There was much discussion of the state of UK publishing and the book trade, though George the baby, who was only a few weeks old, was largely silent, joining in only to call for meals. This was a time when many publishers were paying astronomic advances for glossy celebrity books, and huge book supermarkets like Borders, the American chain, were filled with these manufactured tomes, ignoring, we felt, the many wonderful titles that were lingering unloved on publishers’ backlists. But when we decided to launch a magazine that would, we hoped, give these books a fresh airing, the reaction of friends and colleagues was not universally enthusiastic. ‘A magazine about old books? Well, good luck with that,’ was the general tone.

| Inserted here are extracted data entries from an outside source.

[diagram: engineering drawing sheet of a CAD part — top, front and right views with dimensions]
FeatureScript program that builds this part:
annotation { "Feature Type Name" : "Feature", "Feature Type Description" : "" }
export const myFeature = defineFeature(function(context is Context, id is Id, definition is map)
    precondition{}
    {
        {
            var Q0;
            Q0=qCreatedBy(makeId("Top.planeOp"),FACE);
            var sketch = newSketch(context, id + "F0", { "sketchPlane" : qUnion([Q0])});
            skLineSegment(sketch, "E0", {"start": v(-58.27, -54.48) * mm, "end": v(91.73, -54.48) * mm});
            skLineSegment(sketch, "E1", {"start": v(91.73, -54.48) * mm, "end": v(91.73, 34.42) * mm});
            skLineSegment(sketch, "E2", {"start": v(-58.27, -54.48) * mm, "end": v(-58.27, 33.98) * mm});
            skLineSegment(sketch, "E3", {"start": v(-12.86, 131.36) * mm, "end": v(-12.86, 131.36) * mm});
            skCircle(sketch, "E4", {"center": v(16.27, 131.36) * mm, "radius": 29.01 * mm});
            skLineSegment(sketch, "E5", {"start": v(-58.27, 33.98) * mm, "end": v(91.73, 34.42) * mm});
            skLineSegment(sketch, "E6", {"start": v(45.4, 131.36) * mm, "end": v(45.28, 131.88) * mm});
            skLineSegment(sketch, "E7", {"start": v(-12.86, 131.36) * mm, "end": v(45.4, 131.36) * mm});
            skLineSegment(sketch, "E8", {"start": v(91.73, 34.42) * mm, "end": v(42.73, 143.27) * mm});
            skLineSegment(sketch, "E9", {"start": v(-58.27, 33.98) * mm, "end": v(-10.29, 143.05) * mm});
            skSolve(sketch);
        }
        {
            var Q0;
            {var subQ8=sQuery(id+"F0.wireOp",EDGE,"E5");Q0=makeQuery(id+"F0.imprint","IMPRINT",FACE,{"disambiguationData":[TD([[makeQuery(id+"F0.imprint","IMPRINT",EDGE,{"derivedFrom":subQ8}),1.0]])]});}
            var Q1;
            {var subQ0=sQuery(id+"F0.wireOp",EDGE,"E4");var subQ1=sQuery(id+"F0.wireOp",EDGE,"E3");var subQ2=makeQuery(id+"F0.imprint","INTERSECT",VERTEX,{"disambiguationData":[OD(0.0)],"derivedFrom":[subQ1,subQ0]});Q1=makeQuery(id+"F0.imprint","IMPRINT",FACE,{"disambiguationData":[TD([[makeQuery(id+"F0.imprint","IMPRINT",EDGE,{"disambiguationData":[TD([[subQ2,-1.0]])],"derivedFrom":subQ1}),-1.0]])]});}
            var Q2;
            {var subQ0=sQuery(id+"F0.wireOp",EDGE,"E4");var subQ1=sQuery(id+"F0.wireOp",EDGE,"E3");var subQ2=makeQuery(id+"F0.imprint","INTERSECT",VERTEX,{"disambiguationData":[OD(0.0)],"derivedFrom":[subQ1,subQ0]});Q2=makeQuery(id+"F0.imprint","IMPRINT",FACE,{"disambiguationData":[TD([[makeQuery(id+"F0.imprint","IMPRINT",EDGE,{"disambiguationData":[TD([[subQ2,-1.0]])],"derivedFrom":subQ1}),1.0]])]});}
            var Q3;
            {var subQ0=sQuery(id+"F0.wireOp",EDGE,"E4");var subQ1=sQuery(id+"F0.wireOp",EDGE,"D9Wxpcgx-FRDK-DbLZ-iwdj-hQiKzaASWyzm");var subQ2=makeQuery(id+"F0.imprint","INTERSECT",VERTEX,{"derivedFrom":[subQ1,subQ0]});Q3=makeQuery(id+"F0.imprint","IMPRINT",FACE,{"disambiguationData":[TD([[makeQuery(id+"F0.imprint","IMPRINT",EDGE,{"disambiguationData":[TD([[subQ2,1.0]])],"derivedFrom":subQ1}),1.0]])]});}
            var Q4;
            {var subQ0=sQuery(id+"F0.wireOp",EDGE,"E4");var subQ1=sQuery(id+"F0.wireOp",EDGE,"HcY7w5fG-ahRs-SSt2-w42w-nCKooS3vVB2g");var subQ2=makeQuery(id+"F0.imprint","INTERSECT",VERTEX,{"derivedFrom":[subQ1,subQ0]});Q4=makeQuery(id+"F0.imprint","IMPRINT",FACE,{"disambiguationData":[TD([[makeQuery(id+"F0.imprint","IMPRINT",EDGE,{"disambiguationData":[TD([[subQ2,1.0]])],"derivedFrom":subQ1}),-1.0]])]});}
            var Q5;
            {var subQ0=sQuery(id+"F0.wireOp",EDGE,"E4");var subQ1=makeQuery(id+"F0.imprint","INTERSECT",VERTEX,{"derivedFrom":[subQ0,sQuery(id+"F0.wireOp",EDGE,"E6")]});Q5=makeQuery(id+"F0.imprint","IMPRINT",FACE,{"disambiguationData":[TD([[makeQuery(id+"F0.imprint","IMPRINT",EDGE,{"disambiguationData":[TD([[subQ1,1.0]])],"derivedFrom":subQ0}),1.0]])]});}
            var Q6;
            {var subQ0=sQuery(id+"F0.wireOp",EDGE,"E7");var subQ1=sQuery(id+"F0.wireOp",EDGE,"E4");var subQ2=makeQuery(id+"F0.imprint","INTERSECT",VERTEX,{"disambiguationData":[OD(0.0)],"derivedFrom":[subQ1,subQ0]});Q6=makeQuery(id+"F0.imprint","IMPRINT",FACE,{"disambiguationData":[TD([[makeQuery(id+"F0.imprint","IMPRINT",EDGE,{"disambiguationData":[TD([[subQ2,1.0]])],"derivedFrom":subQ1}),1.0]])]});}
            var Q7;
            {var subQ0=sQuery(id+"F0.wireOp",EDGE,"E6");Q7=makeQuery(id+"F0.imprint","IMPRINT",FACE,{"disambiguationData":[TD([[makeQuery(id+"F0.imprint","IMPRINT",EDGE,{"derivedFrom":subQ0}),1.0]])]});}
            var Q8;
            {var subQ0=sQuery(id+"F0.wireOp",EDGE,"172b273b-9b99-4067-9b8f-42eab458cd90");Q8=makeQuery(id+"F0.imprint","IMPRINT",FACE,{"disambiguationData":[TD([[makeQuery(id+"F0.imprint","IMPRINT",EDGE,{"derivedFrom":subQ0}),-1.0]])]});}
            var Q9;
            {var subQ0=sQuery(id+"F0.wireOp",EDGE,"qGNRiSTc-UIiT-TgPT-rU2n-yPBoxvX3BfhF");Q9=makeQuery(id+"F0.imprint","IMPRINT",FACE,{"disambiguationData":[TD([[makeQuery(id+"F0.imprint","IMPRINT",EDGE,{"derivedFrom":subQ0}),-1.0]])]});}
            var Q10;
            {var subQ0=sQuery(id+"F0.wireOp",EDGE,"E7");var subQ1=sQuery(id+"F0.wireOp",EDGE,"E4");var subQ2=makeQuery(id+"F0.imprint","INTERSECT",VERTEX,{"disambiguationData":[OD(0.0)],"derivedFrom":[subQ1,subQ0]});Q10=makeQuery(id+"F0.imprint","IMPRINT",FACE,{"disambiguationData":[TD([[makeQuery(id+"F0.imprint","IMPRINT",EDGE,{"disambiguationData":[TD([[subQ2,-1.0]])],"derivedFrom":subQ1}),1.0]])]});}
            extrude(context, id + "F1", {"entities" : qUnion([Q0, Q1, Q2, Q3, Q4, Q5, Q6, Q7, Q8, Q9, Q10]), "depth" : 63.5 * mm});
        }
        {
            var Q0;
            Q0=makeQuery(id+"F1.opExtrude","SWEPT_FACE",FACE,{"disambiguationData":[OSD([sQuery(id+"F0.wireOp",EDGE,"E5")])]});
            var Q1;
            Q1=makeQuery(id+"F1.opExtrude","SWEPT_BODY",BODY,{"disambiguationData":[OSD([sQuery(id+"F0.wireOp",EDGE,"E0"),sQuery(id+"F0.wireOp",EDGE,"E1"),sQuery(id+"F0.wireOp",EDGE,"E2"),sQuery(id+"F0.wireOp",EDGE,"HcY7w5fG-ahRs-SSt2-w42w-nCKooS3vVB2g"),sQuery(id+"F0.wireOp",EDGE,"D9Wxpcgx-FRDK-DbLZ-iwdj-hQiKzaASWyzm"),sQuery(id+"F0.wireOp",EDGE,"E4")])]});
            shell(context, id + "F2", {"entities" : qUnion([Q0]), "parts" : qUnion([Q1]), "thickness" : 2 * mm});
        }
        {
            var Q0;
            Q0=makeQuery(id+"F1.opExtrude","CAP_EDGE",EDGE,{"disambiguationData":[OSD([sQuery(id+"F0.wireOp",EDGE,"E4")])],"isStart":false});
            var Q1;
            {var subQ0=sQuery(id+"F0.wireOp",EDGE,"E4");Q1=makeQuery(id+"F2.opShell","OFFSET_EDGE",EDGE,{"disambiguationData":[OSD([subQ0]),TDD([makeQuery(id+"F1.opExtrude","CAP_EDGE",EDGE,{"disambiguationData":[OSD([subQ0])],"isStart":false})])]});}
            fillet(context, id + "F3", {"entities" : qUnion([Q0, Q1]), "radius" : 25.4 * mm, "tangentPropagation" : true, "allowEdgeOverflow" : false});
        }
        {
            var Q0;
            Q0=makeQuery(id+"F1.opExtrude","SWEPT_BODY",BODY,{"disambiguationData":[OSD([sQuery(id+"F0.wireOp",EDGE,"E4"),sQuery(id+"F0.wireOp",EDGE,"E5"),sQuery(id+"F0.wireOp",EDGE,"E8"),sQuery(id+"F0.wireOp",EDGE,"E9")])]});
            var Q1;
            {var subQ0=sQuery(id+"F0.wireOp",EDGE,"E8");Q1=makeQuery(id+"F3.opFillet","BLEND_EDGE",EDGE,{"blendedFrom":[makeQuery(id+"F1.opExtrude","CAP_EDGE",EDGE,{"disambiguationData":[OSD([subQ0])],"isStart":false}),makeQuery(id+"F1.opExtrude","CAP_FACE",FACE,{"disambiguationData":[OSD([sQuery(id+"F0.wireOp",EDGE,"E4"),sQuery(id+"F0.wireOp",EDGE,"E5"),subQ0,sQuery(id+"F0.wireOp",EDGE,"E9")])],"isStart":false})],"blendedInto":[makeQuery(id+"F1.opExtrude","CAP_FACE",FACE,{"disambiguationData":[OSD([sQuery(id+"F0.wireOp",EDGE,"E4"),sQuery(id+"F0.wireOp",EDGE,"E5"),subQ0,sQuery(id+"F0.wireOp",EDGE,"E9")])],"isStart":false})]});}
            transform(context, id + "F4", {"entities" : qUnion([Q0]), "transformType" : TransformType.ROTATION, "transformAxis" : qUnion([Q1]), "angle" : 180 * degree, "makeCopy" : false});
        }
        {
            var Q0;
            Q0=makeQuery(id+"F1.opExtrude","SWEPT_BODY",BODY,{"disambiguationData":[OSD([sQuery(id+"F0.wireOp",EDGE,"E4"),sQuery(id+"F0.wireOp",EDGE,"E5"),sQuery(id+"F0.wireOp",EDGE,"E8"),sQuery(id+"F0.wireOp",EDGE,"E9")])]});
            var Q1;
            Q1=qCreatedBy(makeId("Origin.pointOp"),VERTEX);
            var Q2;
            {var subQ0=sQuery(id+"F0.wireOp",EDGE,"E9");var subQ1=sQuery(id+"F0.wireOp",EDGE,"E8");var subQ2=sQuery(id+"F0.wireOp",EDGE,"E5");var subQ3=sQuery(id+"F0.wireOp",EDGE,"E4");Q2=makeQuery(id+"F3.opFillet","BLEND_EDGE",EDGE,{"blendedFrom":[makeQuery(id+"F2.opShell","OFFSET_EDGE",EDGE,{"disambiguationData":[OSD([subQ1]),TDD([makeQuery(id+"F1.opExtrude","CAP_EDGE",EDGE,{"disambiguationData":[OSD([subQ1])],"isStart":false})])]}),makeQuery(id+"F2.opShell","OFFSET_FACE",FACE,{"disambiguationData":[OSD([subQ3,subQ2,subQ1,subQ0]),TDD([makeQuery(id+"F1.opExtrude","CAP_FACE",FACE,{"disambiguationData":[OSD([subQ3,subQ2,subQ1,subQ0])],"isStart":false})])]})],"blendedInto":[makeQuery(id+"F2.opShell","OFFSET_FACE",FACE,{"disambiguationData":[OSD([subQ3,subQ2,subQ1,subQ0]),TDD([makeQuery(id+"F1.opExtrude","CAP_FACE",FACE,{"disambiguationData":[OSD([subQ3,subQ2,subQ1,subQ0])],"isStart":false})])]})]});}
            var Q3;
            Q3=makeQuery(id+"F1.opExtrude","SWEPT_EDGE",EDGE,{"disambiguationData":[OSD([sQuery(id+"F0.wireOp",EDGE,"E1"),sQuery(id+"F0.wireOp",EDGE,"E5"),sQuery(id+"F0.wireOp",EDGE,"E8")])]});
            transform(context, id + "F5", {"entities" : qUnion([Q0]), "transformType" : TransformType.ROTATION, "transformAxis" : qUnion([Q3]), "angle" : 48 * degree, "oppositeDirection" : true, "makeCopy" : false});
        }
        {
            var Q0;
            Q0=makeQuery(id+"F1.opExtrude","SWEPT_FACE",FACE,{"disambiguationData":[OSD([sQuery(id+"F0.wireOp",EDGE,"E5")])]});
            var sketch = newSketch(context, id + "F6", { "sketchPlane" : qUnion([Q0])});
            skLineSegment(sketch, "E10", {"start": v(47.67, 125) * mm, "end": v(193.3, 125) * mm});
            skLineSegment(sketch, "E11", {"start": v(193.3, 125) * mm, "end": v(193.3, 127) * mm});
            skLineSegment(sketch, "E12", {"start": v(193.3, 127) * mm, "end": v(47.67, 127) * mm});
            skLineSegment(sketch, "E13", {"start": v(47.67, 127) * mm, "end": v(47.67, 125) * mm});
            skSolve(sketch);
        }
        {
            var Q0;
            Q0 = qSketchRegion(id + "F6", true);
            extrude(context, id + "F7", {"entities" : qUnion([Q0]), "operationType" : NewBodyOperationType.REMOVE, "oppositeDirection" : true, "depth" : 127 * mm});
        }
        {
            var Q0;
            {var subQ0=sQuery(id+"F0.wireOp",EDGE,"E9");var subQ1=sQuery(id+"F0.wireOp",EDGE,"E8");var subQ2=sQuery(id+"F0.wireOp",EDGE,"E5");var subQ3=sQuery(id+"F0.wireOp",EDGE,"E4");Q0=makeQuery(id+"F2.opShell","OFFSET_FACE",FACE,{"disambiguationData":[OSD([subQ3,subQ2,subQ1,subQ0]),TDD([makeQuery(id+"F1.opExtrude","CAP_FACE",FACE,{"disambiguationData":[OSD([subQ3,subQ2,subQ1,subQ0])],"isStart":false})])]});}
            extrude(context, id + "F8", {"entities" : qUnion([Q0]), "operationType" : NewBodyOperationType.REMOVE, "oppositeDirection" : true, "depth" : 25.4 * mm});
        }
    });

Fortunately the rest, as they say, is history, and we’d like to send a big thank you to everyone who has helped, against all the odds, to make Slightly Foxed the bushy tailed creature it is today. This includes our wonderful staff past and present, with a special mention for Jennie, back with us now from maternity leave, whose talents did so much to get us going, and to Jess and Aimi who now so brilliantly keep us and the office on track. Also to those vital but invisible people our investors, who supported Slightly Foxed with no apparent hope of return, and to our friends the craftsman printers at Smith Settle in Yorkshire, who have helped us from the beginning, and who, with their traditional skills, give an elegant finish to our books and to Slightly Foxed.

And last but not least of course, we send huge thanks to you our readers – for sticking with us in bad times as well as good, for writing to us, sharing your opinions and showing your appreciation. (And special thanks to all the hundreds of you who wrote to congratulate us on our MBEs. We still haven’t quite accustomed ourselves to the idea of being given an award for doing something so entirely pleasurable.) Inevitably, during the past twenty years, we’ve seen losses and gains, sorrows as well as joys, but the Fox and all involved with it have been like a warm second family. We count ourselves extremely lucky, and hope that Slightly Foxed will continue to spread pleasure for many years to come.

We could of course go on, but so must the business, so away with the hankies now and down to brass tacks. This season’s new Slightly Foxed Edition is Pig Ignorant, an endearingly honest memoir by the bestselling children’s writer Nicholas Fisk. On the surface the 1930s suburbia in which he grew up is a comforting place, but underneath it’s all embarrassment and uncertainty as young Nick experiences the Blitz, gets his first job with a theatrical agency, finds his faltering way into the Soho jazz clubs where he moonlights as a guitarist, and begins to write.

And finally, the good news that Helene Hanff’s evergreen classic 84, Charing Cross Road is now available in a Plain Foxed Edition. Set in the drab and traumatized post-war London of 1949, this is the story of the love affair that developed between a feisty, eccentric New York writer and the staff of Marks & Co, a second-hand and antiquarian bookshop in London’s Charing Cross Road. It’s a book to warm the cockles of the heart – one to curl up with in the long dark evenings as we wait for spring.